[Taxacom] Hypothesis: How Nothofagus rafted to New Zealand
John Grehan
jgrehan at sciencebuff.org
Sun Dec 24 10:56:19 CST 2006
From: taxacom-bounces at mailman.nhm.ku.edu
[mailto:taxacom-bounces at mailman.nhm.ku.edu] On Behalf Of Curtis Clark
Sent: Sunday, December 24, 2006 10:58 AM
To: taxacom at mailman.nhm.ku.edu
Subject: Re: [Taxacom] Hypothesis: How Nothofagus rafted to New Zealand
On 2006-12-23 20:03, Ken Kinman wrote:
> My hypothesis is that one (or more) Nothofagus cunninghamii trees
> rafted to New Zealand carrying on their branchs both their own fruit
> and their unique fungus Cyttaria gunni. The tree or trees could have
> been dislodged due to land slides, massive floods, or even a
> tsunami---pick your favorite disaster.
This is not a hypothesis, since it's not testable. It's evolutionary
"tall tales" such as this that give the panbiogeographers ammunition.
--
Curtis Clark http://www.csupomona.edu/~jcclark/
Web Coordinator, Cal Poly Pomona +1 909 979 6371
Professor, Biological Sciences +1 909 869 4062
Agreed - although I don't think panbiogeographers need the ammunition
since panbiogeography is based on spatial analysis of biological and
geomorphological relationships.

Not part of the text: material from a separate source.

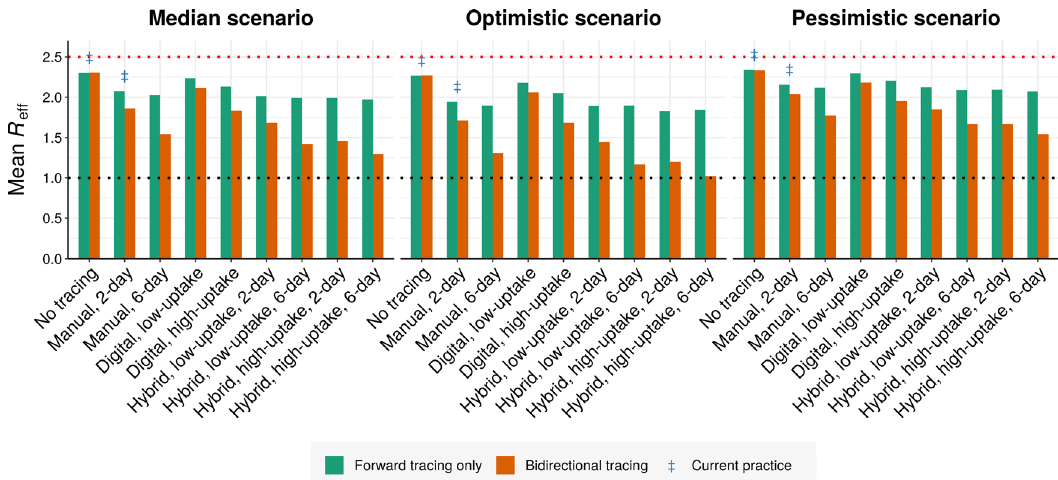
Fig. 5 Performance of different tracing strategies relative to current practice. Mean effective reproduction number obtained under (left) median, (middle) optimistic, and (right) pessimistic scenarios (Table 1), assuming an R 0 of 2.5 and a 90% baseline probability of trace success across 1000 runs. Blue double dagger symbols indicate conditions roughly corresponding to current practice in most regions. Low and high uptake correspond to 53% and 80% of cases, respectively, having chirp-enabled smartphones. Without tracing, forward and bidirectional are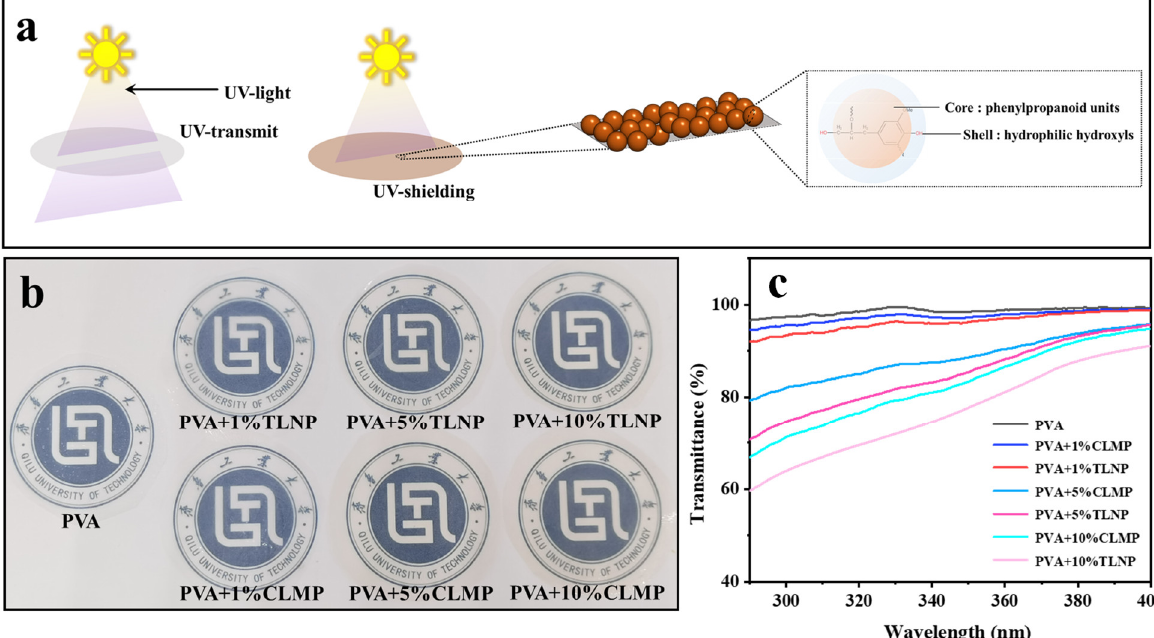
Figure 8. ( a ) Anti-UV mechanism diagram; ( b ) physical picture of PVA film with different lignin content; and ( c ) UV transmission diagram of different membrane materials.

The tall tales just demonstrate that
much [but not everything, since there are some good molecular studies
out there and there are some good cladistic studies as well] of what is
not panbiogeography may not be much of anything at all, even when
dressed up in dispersal-vicariance analysis or molecular clocks.